Make the Best of Things
Nostalgia has been at the forefront of this past year as we mourned the good old days, wondered what the new normal will be and when, if ever, the good old days will return. Whether it was baking sourdough, crafting, seeking artisanal pursuits, indulging in old-fashioned nursery food style dishes, becoming a first-time gardener or tackling home-renovation, last year saw a return to the traditional. Many took the opportunity to spend time with loved ones and be more present. Time at home meant sharing of old stories and dusting off the family photo albums, reminiscing on the past.
Domestic destinations are experiencing recovery ahead of other sectors—with travelers returning to their favorite family location such as holiday parks, regional country towns and national wildlife or heritage areas. With air-travel unavailable, unaffordable or undesirable to many, the drive market is paving the road forward for many accommodation providers. Your regional tourism information centers, domestic distribution channels should be revisited, and you may need to print brochures—and bring muffins!

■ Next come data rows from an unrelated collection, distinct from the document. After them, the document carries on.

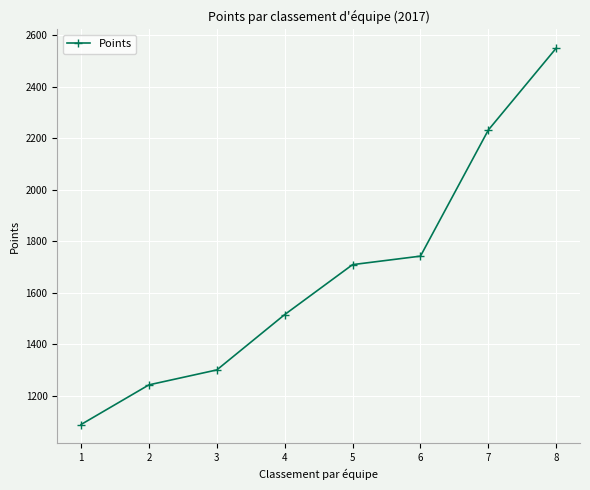

List the labels in order of value, largest first.

8, 7, 6, 5, 4, 3, 2, 1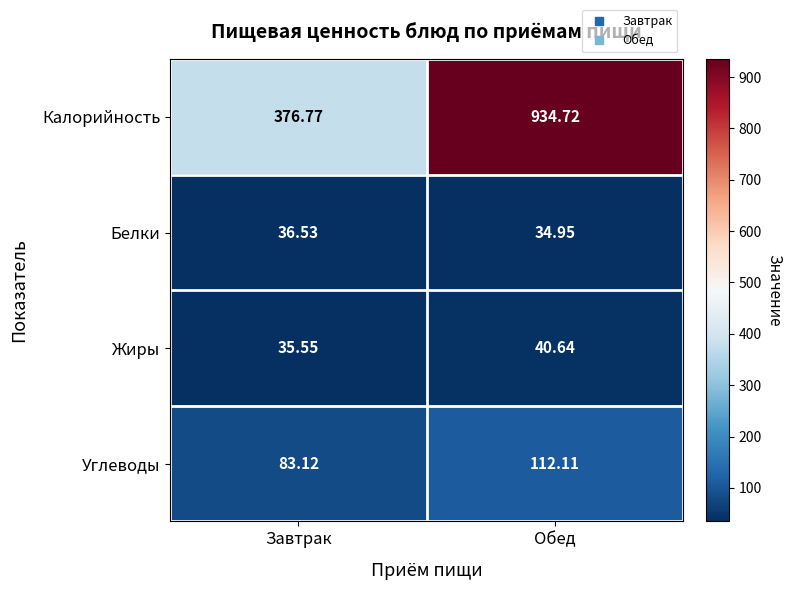

Where is Белки nearest to the value 35?

Обед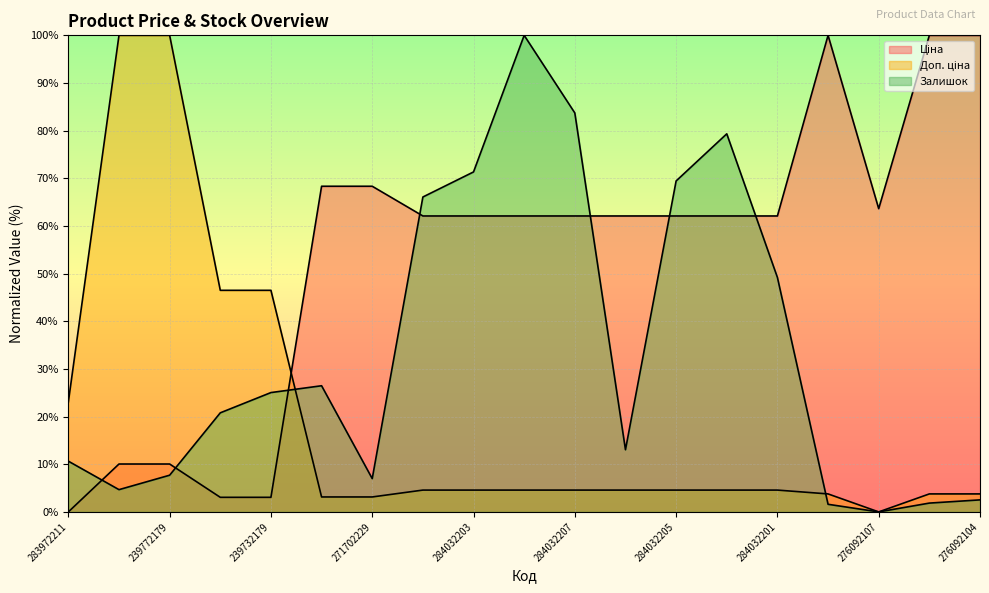

What are all the series names shown in the legend?

Ціна, Доп. ціна, Залишок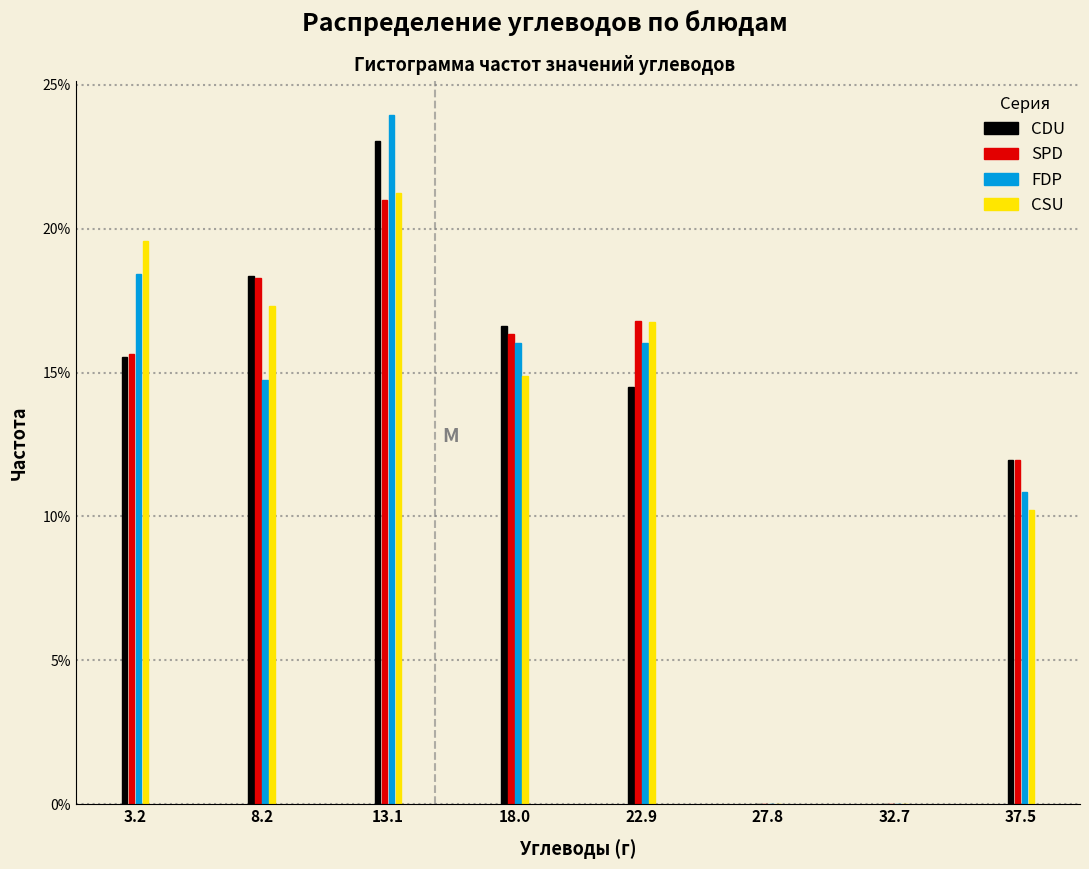

The value of FDP at 37.5 is 10.8. True or false?

True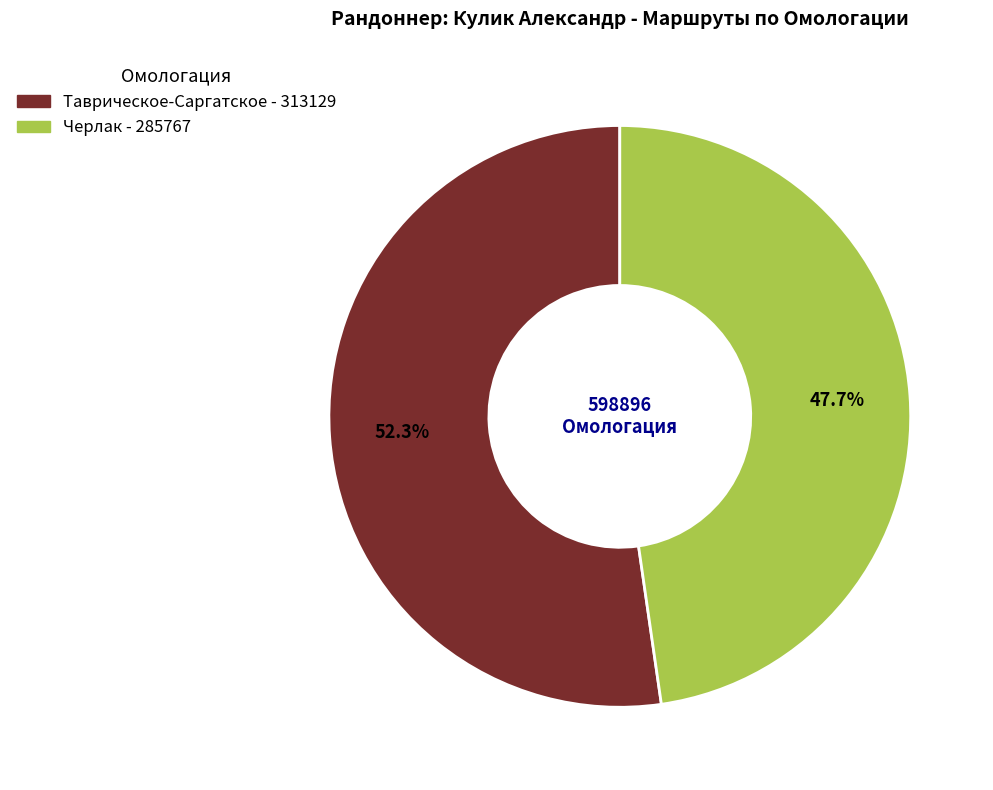

To the nearest percent, what portion does Черлак represent?

48%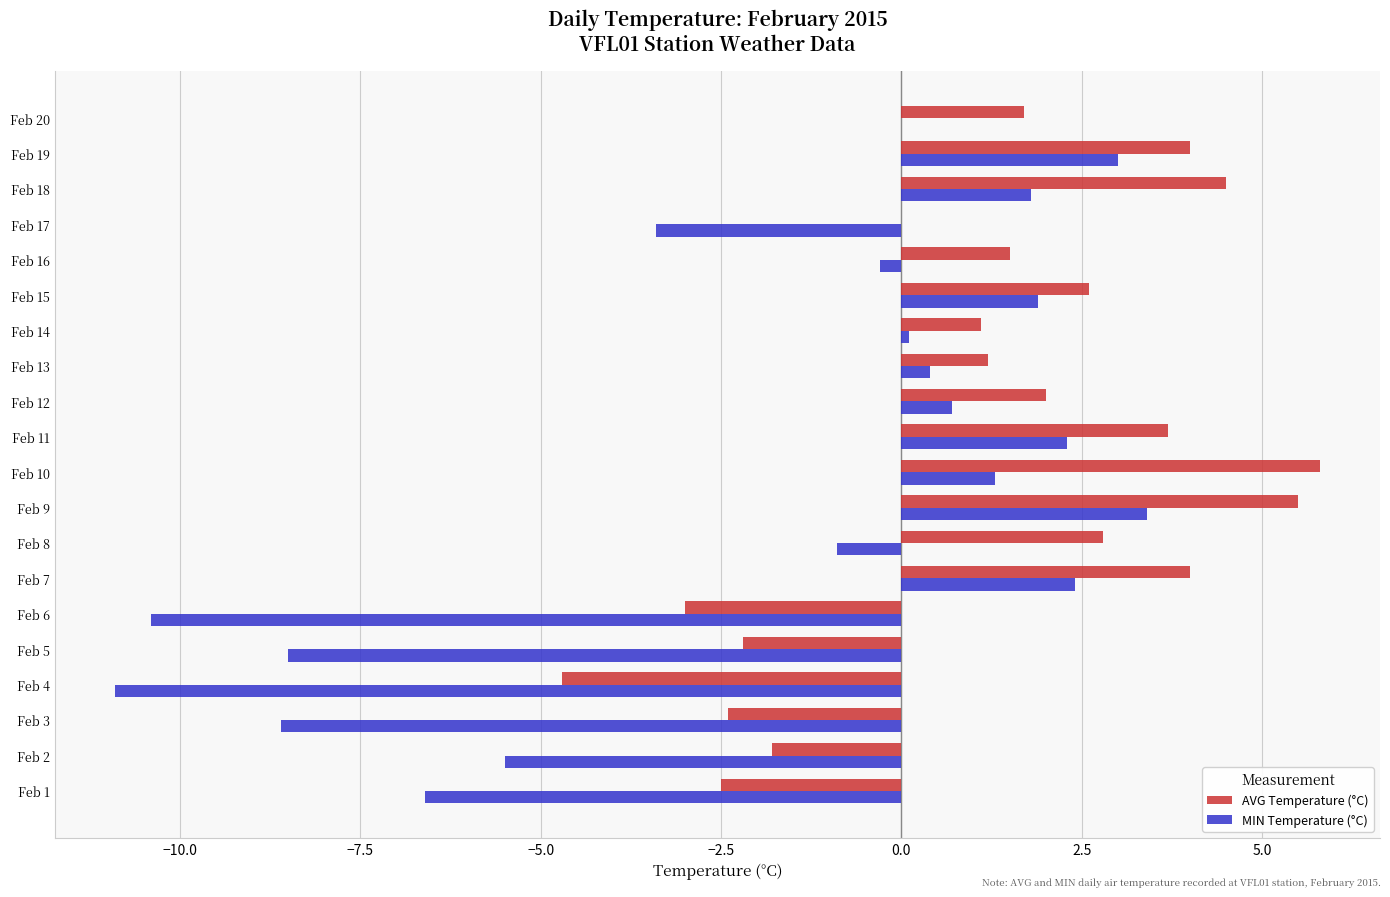

How many data points does each series have?

20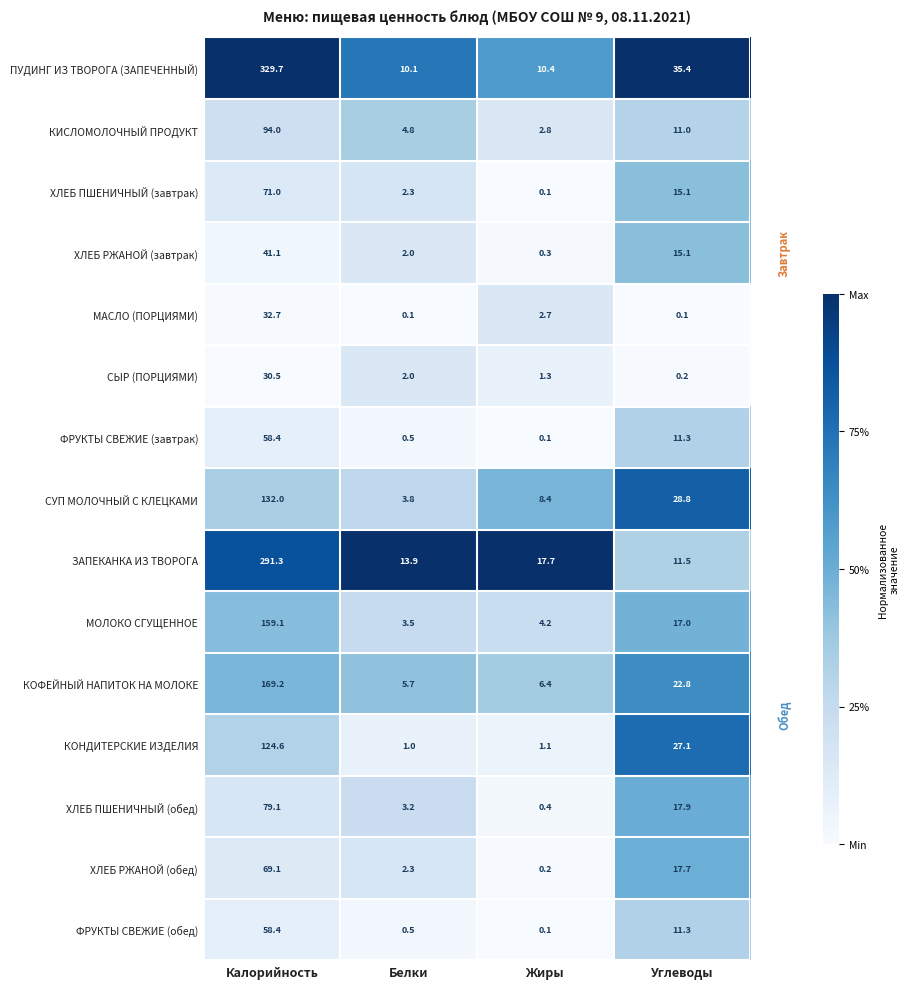

How many data points does each series have?

4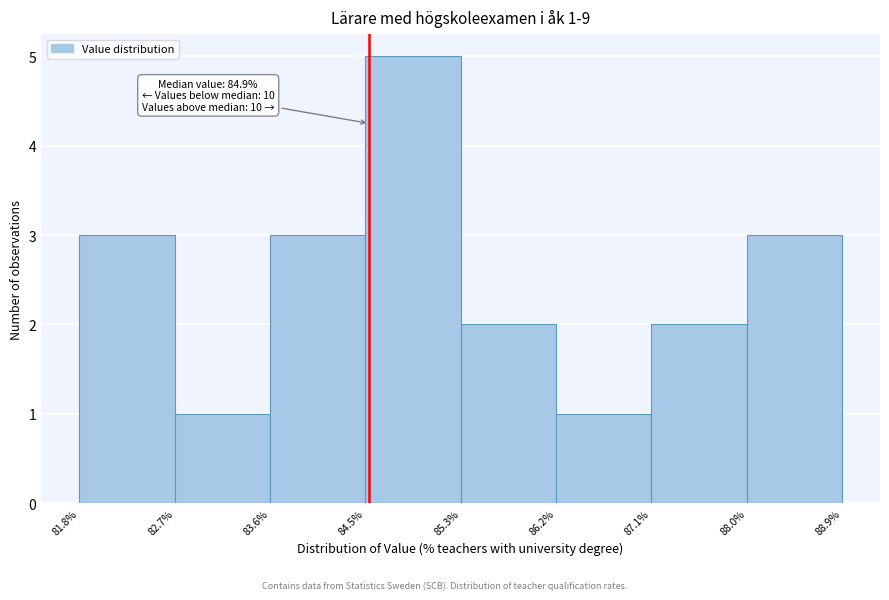

Over which range of the x-axis is the bar tallest?

84.5% to 85.3%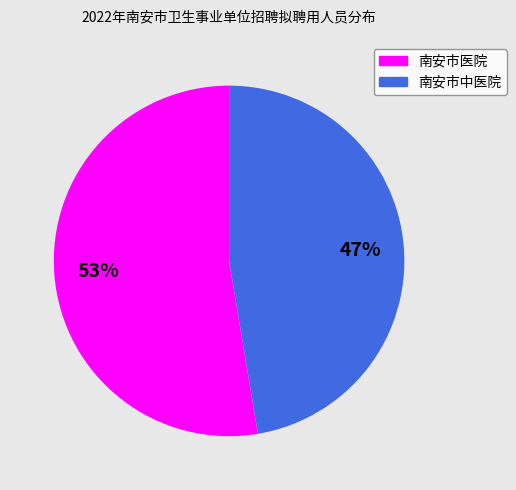

Is it true that 南安市中医院 is 47% of the pie?

True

In this new environment, hoteliers should be prepared for shorter lead times and adjusted inventory management. Hotels should focus on family friendly options like interconnecting rooms or flexible room capacities and provide transparency in any extra person or rollaway charges. The family or drive market may often be seen as a lower yielding or price sensitive segment; however, don’t underestimate the pent-up demand for luxury and indulgence. Hoteliers should highlight features, promote add-on experiences and upgrade options that will enable the guest to make that first hotel stay memorable.
Plus ça Change, Plus C’est La Même Chose
The more things change, the more they stay the same. I do believe our new normal in 2021 will be better—different but better. Travel will rebound eventually. As a hotelier of 30 years, I’ve been through pilot strikes, oil crises, political coups, SARS, bird flu, swine flu, MERS, terrorist attacks, financial crashes and natural disasters, and yet in each instance, the hospitality and travel industry reinvented and returned stronger than ever.
The hospitality industry is defined by its name—being open and hospitable to guests from any walk of life. And as we open our doors with caution and care, we will again have the opportunity to serve.
Happy new year! I look forward to seeing you again soon.